Parmi les rôles du réseau figure l’échange d’information sur les activités et les pratiques des compagnies pétrolières dans chaque pays, ainsi que sur les mouvements de résistance et les campagnes internationales organisées contre des compagnies déterminées.
Oilwatch vise à améliorer la conscience environnementale à l’échelon mondial, en exposant les impacts de l’activité pétrolière sur les forêts tropicales et les populations locales, et en montrant ses rapports avec la destruction de la biodiversité, le changement climatique et la violation des droits humains.
Depuis 1997, Oilwatch réclame l’application d’un moratoire sur les prospections pétrolières, sur la base de deux arguments principaux :
- le besoin de s’attaquer sérieusement au changement climatique par la réduction de la source principale des gaz à effet de serre que constituent les combustibles fossiles ;
- le besoin d’éviter les impacts sur la société et sur l’environnement qui résultent de l’activité pétrolière.
La suspension de nouvelles explorations pétrolières n’est pas seulement nécessaire : elle est également possible. Le cas du Costa Rica en est un exemple clair. Le président du pays a non seulement déclaré le Costa Rica libre d’activités pétrolières, mais il a même annulé le contrat d’une entreprise des USA (Harken) étroitement liée au président Bush. Ainsi, le Costa Rica et son gouvernement ont-ils montré au monde entier qu’il est encore possible de protéger les écosystèmes locaux et les moyens de vie des populations qui les habitent, tout en contribuant à contrecarrer le changement climatique mondial. Ce qu’un petit pays du Sud peut faire, les pays puissants doivent pouvoir le faire aussi... s’ils en ont la volonté politique. (Oilwatch, adresse électronique : tegantai@oilwatch.org.ec).

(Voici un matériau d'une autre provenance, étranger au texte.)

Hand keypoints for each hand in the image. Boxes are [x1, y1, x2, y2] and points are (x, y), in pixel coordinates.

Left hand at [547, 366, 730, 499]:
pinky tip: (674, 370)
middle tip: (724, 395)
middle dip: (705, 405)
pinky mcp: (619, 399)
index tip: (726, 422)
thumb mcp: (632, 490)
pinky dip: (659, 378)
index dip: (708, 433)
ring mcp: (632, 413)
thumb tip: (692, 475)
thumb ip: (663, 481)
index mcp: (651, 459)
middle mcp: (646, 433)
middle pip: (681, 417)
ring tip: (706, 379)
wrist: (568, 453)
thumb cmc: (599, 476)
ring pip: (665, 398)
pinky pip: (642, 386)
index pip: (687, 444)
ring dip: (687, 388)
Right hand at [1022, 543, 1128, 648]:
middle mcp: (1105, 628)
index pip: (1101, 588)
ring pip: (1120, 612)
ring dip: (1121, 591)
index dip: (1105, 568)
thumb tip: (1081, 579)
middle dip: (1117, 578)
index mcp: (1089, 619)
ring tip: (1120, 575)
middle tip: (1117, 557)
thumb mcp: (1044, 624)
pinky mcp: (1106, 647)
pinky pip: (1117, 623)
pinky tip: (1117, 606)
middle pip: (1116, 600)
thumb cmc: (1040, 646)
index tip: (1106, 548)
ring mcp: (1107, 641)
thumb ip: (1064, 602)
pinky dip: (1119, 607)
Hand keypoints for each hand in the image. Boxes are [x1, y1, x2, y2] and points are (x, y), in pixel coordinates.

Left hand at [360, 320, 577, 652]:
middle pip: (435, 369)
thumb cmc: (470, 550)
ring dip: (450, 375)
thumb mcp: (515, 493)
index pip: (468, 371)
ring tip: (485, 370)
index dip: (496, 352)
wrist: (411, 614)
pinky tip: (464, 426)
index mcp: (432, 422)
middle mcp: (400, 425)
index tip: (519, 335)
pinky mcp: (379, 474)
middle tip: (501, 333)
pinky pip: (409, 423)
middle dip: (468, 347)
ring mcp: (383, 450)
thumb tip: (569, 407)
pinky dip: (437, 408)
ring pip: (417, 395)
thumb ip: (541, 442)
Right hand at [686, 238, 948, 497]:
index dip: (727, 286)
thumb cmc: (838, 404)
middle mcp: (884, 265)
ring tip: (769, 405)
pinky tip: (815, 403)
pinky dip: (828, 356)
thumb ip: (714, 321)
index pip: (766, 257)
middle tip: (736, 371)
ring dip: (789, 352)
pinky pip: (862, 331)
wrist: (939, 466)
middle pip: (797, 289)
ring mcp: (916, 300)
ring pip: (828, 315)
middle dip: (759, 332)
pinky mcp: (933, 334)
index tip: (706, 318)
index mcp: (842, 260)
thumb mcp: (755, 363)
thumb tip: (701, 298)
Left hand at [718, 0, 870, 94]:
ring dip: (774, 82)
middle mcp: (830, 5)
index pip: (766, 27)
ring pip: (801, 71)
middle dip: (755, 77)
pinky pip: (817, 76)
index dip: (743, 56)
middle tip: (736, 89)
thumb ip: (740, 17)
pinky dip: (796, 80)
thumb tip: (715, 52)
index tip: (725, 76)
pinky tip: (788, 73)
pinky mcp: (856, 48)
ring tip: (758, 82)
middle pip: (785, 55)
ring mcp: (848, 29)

D’autres acteurs qui entrent en scène
Le changement climatique est déjà un fait, et ses impacts se font sentir partout dans le monde. Cela fait monter le nombre des personnes touchées, qui commencent à comprendre les sources du problème et rejoignent les rangs de ceux qui se battent contre lui. Parmi ces personnes figurent :
- les victimes des tornades, sécheresses, inondations et incendies qui résultent du changement climatique mondial ;
- les victimes des projets de puits de carbone tels que les monocultures d’arbres implantées à cette fin, et celles des grands barrages hydroélectriques ;
- la population et le gouvernement des pays condamnés à disparaître en tout ou en partie si des mesures ne sont pas prises pour enrayer l’effet de serre (en particulier, les petits pays insulaires et ceux des côtes basses) ;
- les secteurs académiques concernés par l’environnement et les gens, qui ont la capacité de contribuer par leurs recherches et leurs analyses à attaquer le problème ;
- les organisations et les individus qui travaillent pour la défense de la biodiversité, et qui comprennent que le changement climatique met en péril la survie de nombreux écosystèmes et des espèces qui les habitent.
En définitive, la réalité est en train de montrer que les solutions au problème du changement climatique ne seront possibles que si la société civile organisée – dans le Sud et dans le Nord, dans les aires boisées, les régions agricoles et les zones urbaines – joue le rôle qui lui revient de droit et oblige les gouvernements à adopter toutes les mesures nécessaires pour changer de cap et éviter la catastrophe climatique mondiale.